→ Extract to read
···

All the small _Panaque_ spp.  are largely wood eaters, but will eat some plants, and produce a lot of saw-dust, L169 is probably the most attractive of the relatively easily obtainable ones. 

_Peckoltia_ spp. and _Hypancistrus_ spp. are fine with plants, but the _Hypancistrus_ spp. are largely nocturnal and you never see them, I've got _H. debliterra_ and L333 and I only ever see them fleetingly if I look at the tank after lights out. _Peckoltia compta_ (formerly L134) is suitable and day active, but they are much sort after and expensive to buy.

Have a look on Planet Catfish <http://www.planetcatfish.com/catelog/_species.php?species_id=1934>, or Plecoplanet for profiles, <http://plecoplanet.com/?page_id=321>. Both sites have active forums.

cheers Darrel


----------



## Gfish (16 Nov 2011)

···

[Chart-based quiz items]
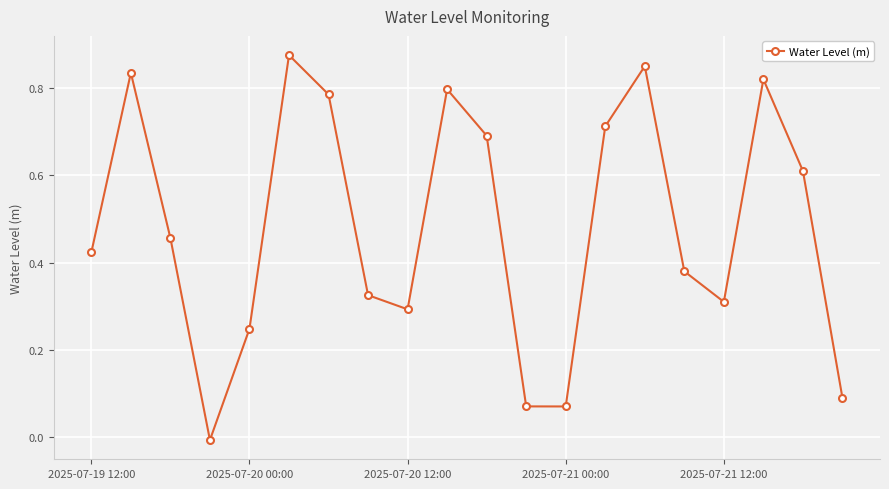

How many interior local valleys (lower than both neighbors) does the data have?

4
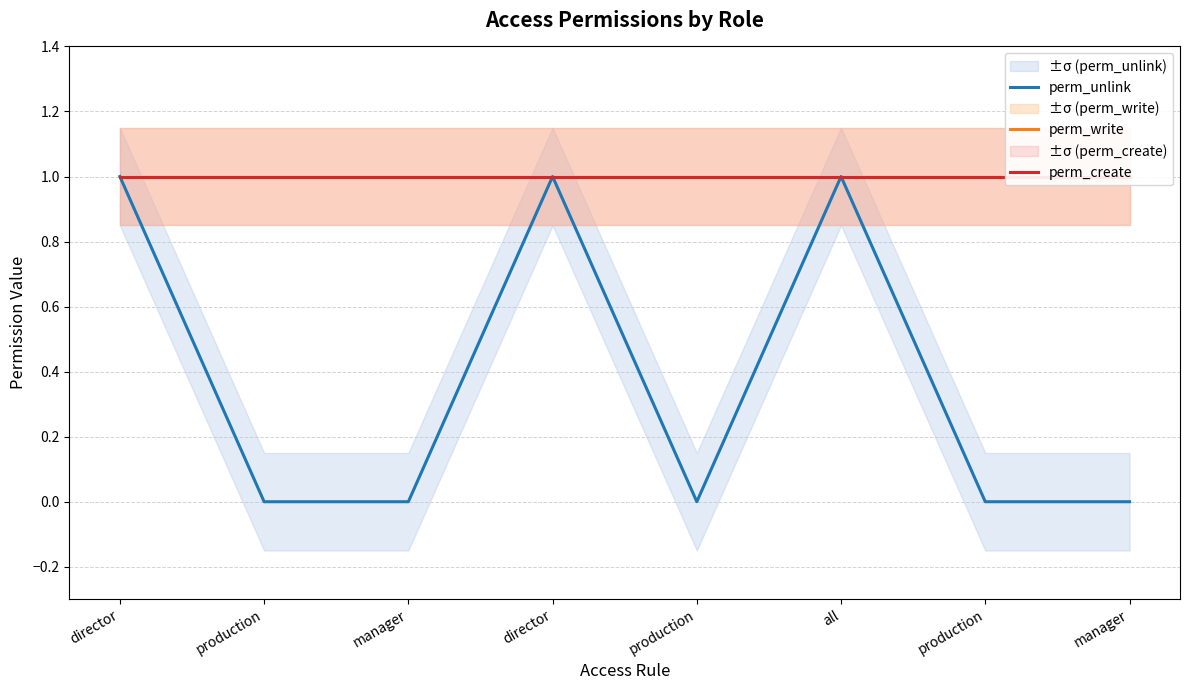

The perm_create series shows 1 at manager. True or false?

True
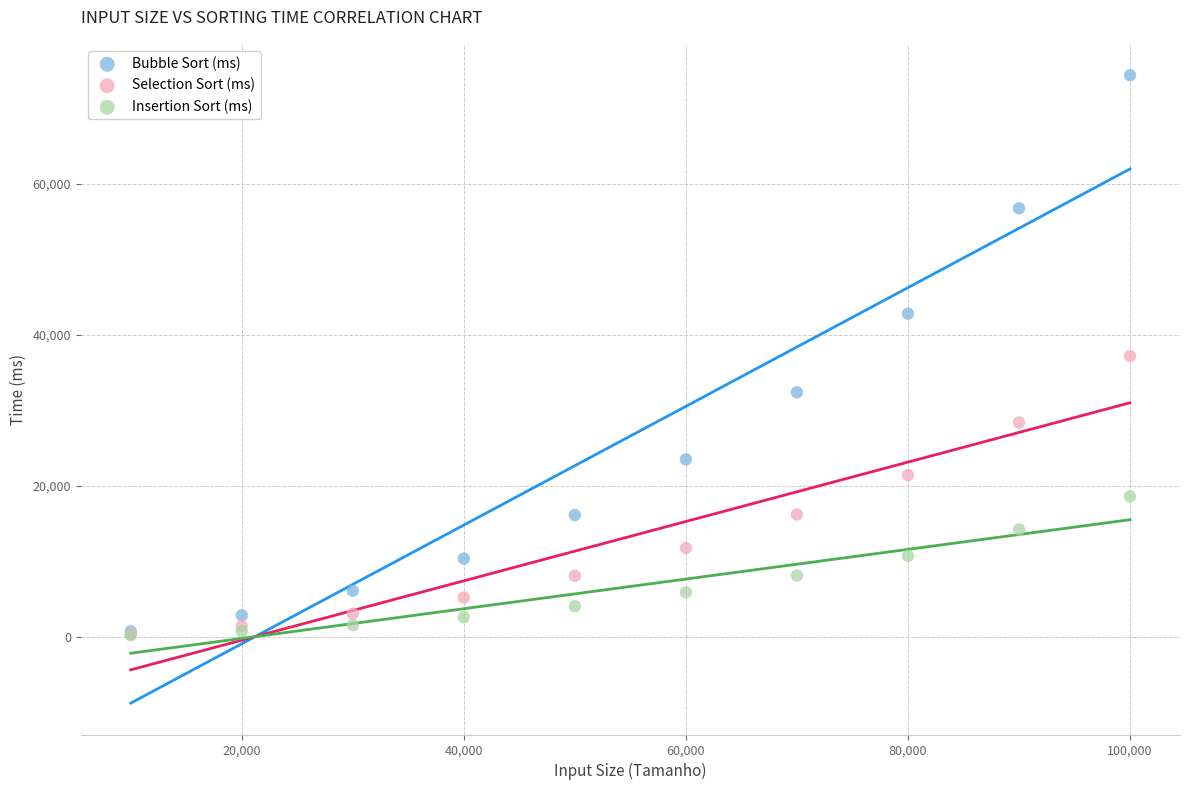

Which series contains the highest Y value?

Bubble Sort (ms)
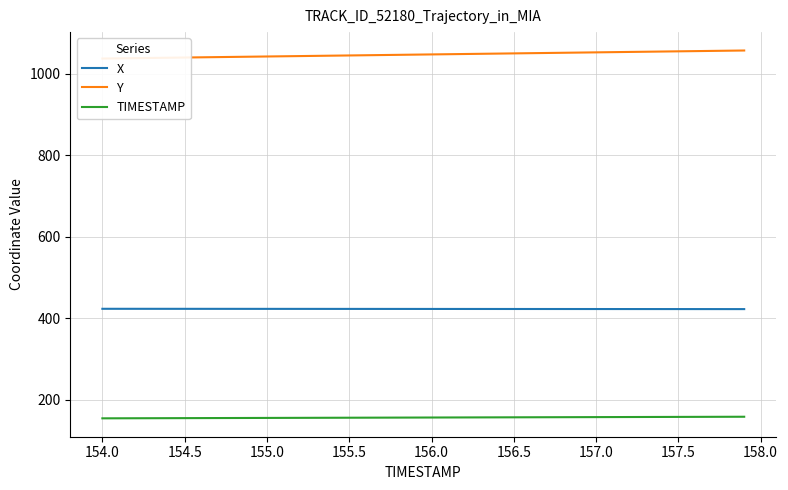

Reading right to left, transcribe all the data shown in this chart.

X: 422.1	422.2	422.2	422.2	422.2	422.2	422.3	422.3	422.3	422.3	422.3	422.4	422.4	422.4	422.4	422.4	422.5	422.5	422.5	422.5	422.5	422.6	422.6	422.6	422.6	422.6	422.7	422.7	422.7	422.7	422.7	422.8	422.8	422.8	422.8	422.8	422.8	422.9	422.9	422.9
Y: 1057.0	1056.5	1056.0	1055.5	1055.0	1054.5	1054.0	1053.5	1052.9	1052.4	1051.9	1051.4	1050.9	1050.4	1049.9	1049.4	1048.9	1048.4	1047.9	1047.4	1046.9	1046.3	1045.8	1045.3	1044.8	1044.3	1043.8	1043.3	1042.8	1042.3	1041.8	1041.3	1040.8	1040.3	1039.8	1039.3	1038.8	1038.2	1037.7	1037.2
TIMESTAMP: 157.9	157.8	157.7	157.6	157.5	157.4	157.3	157.2	157.1	157.0	156.9	156.8	156.7	156.6	156.5	156.4	156.3	156.2	156.1	156.0	155.9	155.8	155.7	155.6	155.5	155.4	155.3	155.2	155.1	155.0	154.9	154.8	154.7	154.6	154.5	154.4	154.3	154.2	154.1	154.0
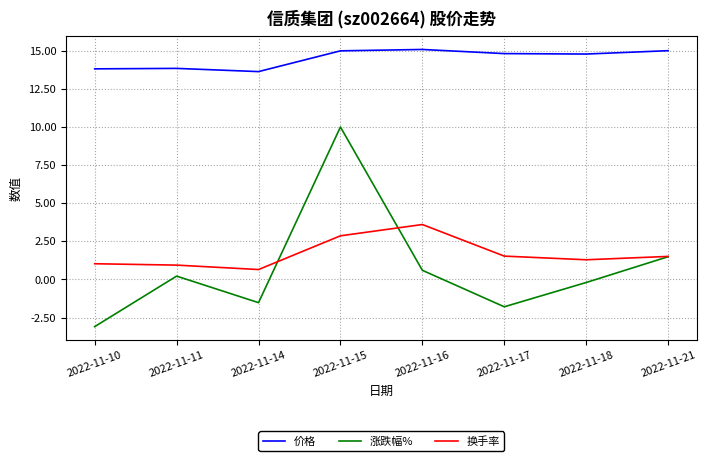

What is the maximum value for 涨跌幅%?

10.0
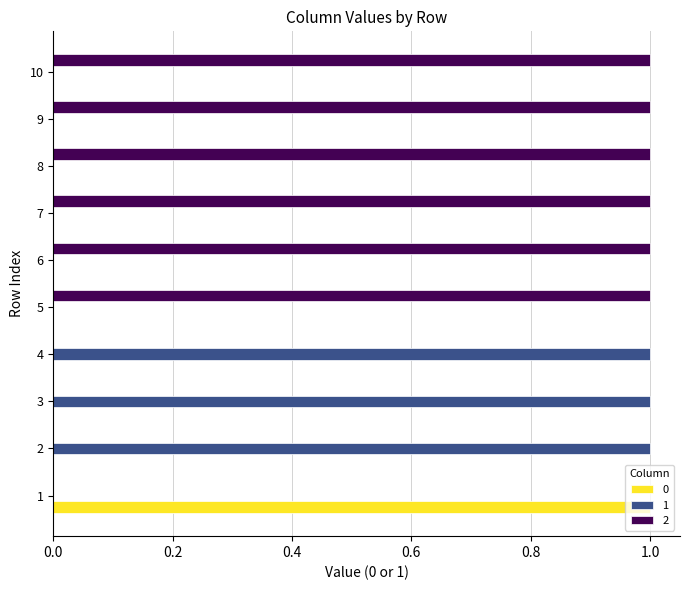

Is the value of 2 at 6 greater than the value of 0 at 4?

Yes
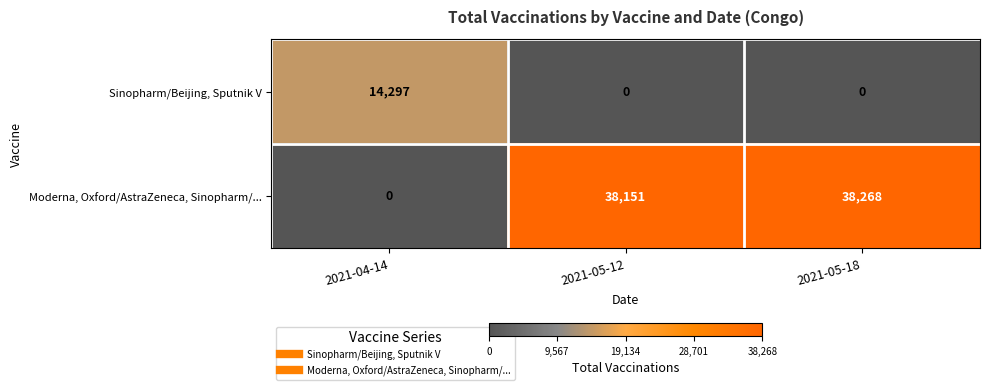

Reading left to right, transcribe all the data shown in this chart.

Sinopharm/Beijing, Sputnik V: 14297	0	0
Moderna, Oxford/AstraZeneca, Sinopharm/...: 0	38151	38268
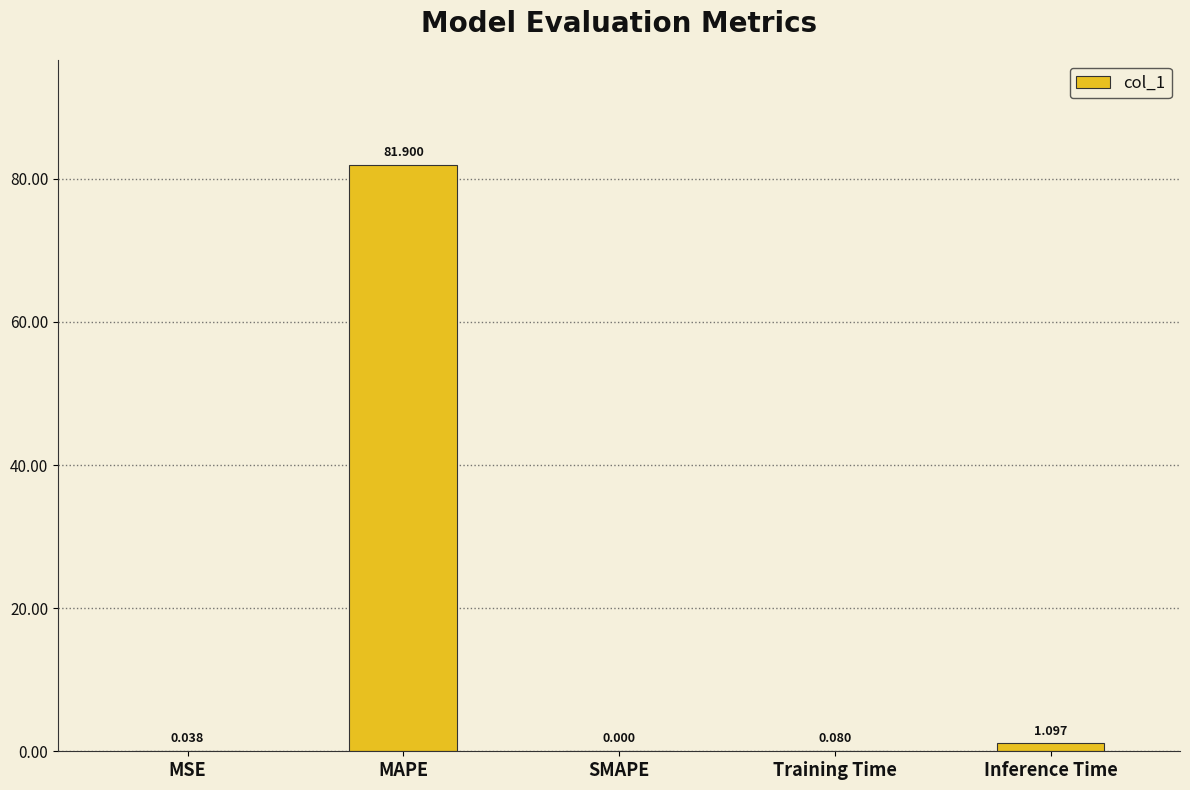

Which category has the highest value across all series?

MAPE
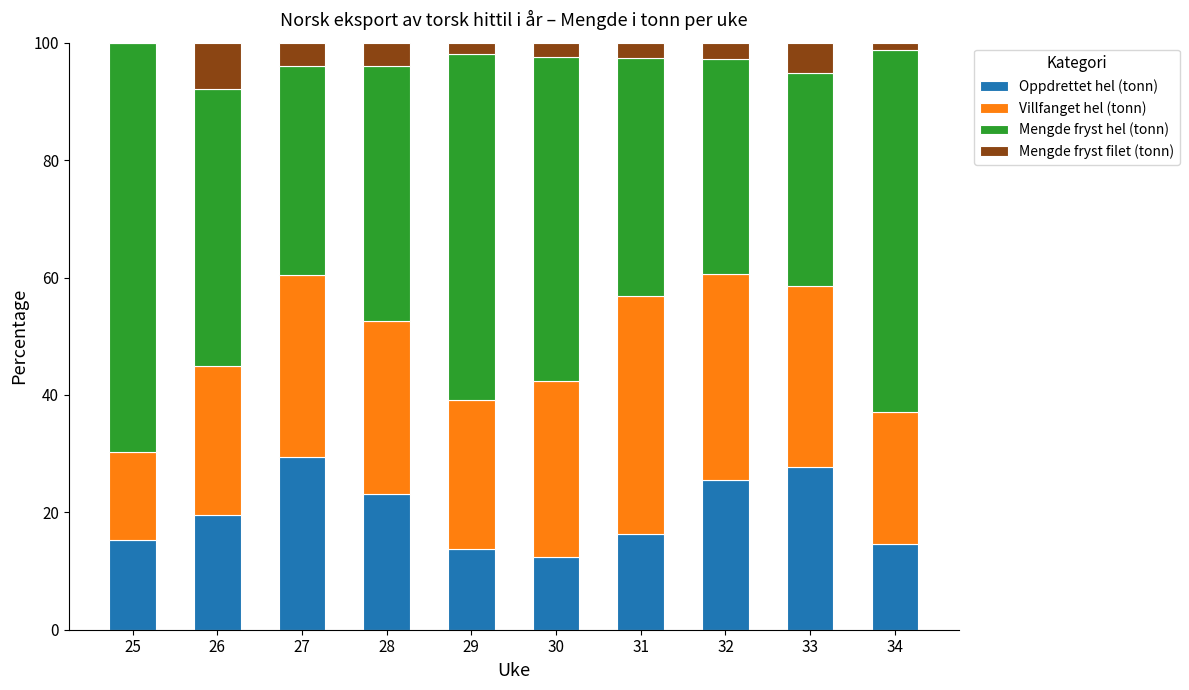

True or false: Oppdrettet hel (tonn) has a value of 3.7 at 31.

False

···

→ Exercise tasks
- a) Using the catfish post, explain in one to three sentences why its writer hardly ever sees the Hypancistrus.
- b) Please extend the catfish post by writing the reply that follows its last line, "Gfish (16 Nov 2011)".

→ Answers provided
- a) The Hypancistrus are largely nocturnal, so they stay out of sight during the day. The writer only glimpses them fleetingly when looking at the tank after lights out.

- b)
*Dwarf Plecos*

I can re assure on the Ancistrus Claro. I've had 6 in my tank for a long time and they've not done any plant damage at all. Having said that, I do feed them well 
L200, amazing fish but they sucked the life out of my anubias leaves!
I've not tried them yet but a nice small panaque ive often fancied trying is L204. Check them out.
I also had L134, they did no damage either.
I do think echindoras is the first plant a plec will eat in a tank, just need to avoid echindorus


----------



## hinch (17 Nov 2011)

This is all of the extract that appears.